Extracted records
-- Opening Marker --

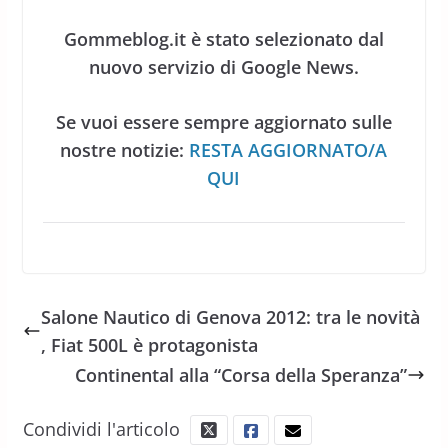
Gommeblog.it è stato selezionato dal
nuovo servizio di Google News.
Se vuoi essere sempre aggiornato sulle
nostre notizie:
RESTA AGGIORNATO/A
QUI
Salone Nautico di Genova 2012: tra le novità
, Fiat 500L è protagonista
Continental alla “Corsa della Speranza”
Condividi l'articolo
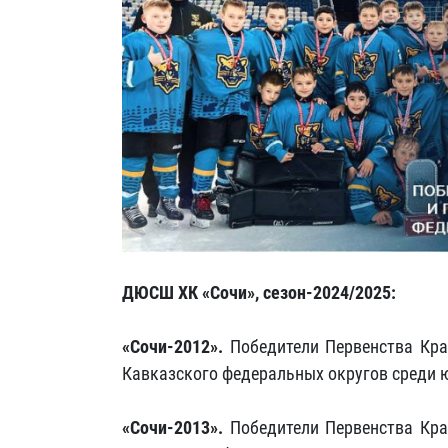
ДЮСШ ХК «Сочи», сезон-2024/2025:
«Сочи-2012».
Победители Первенства Кра
Кавказского федеральных округов среди ю
«Сочи-2013».
Победители Первенства Кра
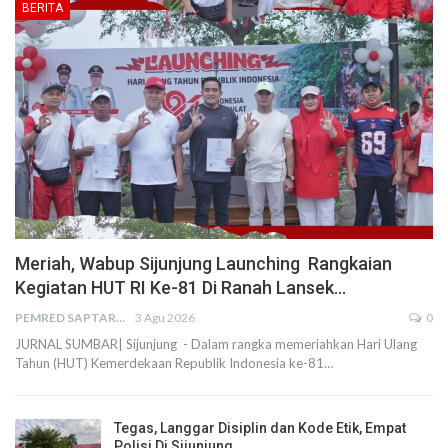
BERITA
Meriah, Wabup Sijunjung Launching Rangkaian
Kegiatan HUT RI Ke-81 Di Ranah Lansek…
PEMRED SAPTARIUS
3 Agu 2026
0
JURNAL SUMBAR| Sijunjung - Dalam rangka memeriahkan Hari Ulang
Tahun (HUT) Kemerdekaan Republik Indonesia ke-81…
Tegas, Langgar Disiplin dan Kode Etik, Empat
Polisi Di Sijunjung…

-- Closing Marker --

All of the lines above should be printed exactly, minus the pictures.

◆ TASK SOLUTION:
Gommeblog.it è stato selezionato dal
nuovo servizio di Google News.
Se vuoi essere sempre aggiornato sulle
nostre notizie:
RESTA AGGIORNATO/A
QUI
Salone Nautico di Genova 2012: tra le novità
, Fiat 500L è protagonista
Continental alla “Corsa della Speranza”
Condividi l'articolo
ДЮСШ ХК «Сочи», сезон-2024/2025:
«Сочи-2012».
Победители Первенства Кра
Кавказского федеральных округов среди ю
«Сочи-2013».
Победители Первенства Кра
BERITA
Meriah, Wabup Sijunjung Launching Rangkaian
Kegiatan HUT RI Ke-81 Di Ranah Lansek…
PEMRED SAPTARIUS
3 Agu 2026
0
JURNAL SUMBAR| Sijunjung - Dalam rangka memeriahkan Hari Ulang
Tahun (HUT) Kemerdekaan Republik Indonesia ke-81…
Tegas, Langgar Disiplin dan Kode Etik, Empat
Polisi Di Sijunjung…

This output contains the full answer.